### Task brief
Look below for the line containing "SHAP Analysis Plot has not been saved." and the line containing "For categorical features"; repeat exactly those two lines and all lines between them, and nothing else.

Saved data entries:
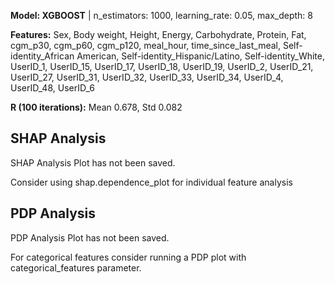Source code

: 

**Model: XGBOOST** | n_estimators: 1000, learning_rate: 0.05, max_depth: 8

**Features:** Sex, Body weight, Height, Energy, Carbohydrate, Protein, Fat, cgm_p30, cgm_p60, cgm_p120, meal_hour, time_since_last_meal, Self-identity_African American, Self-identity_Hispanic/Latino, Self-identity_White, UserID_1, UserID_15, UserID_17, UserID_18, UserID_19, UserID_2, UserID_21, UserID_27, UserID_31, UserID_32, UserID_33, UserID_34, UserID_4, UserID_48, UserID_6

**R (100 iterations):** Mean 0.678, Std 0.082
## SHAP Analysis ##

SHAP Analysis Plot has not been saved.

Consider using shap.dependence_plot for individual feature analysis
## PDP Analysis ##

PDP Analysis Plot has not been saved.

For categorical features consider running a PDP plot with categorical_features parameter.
--
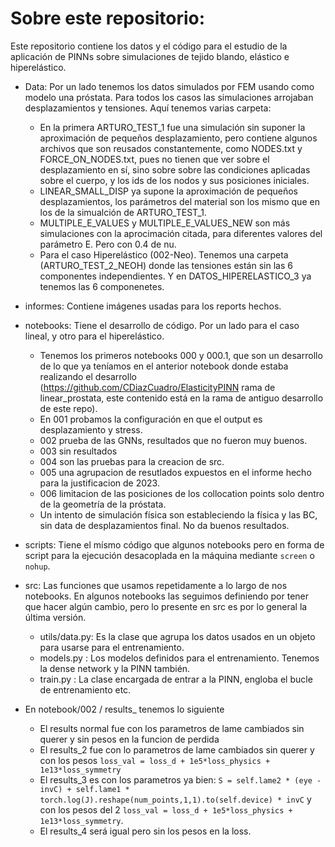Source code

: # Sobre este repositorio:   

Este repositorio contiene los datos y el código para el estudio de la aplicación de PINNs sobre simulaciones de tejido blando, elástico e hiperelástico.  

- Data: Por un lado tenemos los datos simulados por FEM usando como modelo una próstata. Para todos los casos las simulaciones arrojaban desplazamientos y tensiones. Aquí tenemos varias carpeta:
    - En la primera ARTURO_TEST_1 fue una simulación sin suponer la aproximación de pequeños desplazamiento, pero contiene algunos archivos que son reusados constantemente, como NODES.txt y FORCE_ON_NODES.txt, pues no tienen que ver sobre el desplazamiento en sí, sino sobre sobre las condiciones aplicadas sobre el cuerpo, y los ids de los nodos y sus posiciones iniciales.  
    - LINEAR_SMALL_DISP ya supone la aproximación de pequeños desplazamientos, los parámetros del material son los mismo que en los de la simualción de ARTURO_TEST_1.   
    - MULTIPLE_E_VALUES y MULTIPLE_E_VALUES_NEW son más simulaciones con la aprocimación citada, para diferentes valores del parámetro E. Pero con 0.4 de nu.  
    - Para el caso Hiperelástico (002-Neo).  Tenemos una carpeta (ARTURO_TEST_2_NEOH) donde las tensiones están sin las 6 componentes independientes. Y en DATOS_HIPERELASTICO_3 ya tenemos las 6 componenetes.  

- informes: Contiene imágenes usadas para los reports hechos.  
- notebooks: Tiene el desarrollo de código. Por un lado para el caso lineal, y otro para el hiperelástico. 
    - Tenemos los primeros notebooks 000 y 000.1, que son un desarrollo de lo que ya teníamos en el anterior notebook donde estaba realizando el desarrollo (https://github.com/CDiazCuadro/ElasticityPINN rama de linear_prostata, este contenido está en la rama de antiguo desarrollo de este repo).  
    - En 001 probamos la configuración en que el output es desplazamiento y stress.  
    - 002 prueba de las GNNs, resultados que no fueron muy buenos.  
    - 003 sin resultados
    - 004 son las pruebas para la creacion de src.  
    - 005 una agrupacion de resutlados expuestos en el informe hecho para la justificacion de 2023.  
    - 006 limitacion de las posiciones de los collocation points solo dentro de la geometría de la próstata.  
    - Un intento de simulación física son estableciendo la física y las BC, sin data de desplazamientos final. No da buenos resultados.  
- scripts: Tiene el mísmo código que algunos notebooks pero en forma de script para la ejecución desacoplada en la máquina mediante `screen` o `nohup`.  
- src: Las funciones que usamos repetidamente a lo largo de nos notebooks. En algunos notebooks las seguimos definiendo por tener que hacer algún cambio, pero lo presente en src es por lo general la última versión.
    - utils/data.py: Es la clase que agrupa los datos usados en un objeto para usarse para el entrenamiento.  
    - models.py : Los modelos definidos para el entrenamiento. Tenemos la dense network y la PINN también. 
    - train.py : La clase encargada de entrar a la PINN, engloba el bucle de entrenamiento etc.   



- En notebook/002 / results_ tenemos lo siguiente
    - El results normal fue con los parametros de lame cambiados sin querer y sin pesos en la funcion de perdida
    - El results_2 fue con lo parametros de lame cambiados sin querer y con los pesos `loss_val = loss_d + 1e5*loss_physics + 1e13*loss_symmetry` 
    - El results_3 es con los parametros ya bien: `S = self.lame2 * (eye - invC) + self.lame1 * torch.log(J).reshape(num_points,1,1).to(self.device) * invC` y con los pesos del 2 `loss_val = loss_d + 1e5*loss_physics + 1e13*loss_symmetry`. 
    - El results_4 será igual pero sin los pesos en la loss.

### Output
SHAP Analysis Plot has not been saved.

Consider using shap.dependence_plot for individual feature analysis
## PDP Analysis ##

PDP Analysis Plot has not been saved.

For categorical features consider running a PDP plot with categorical_features parameter.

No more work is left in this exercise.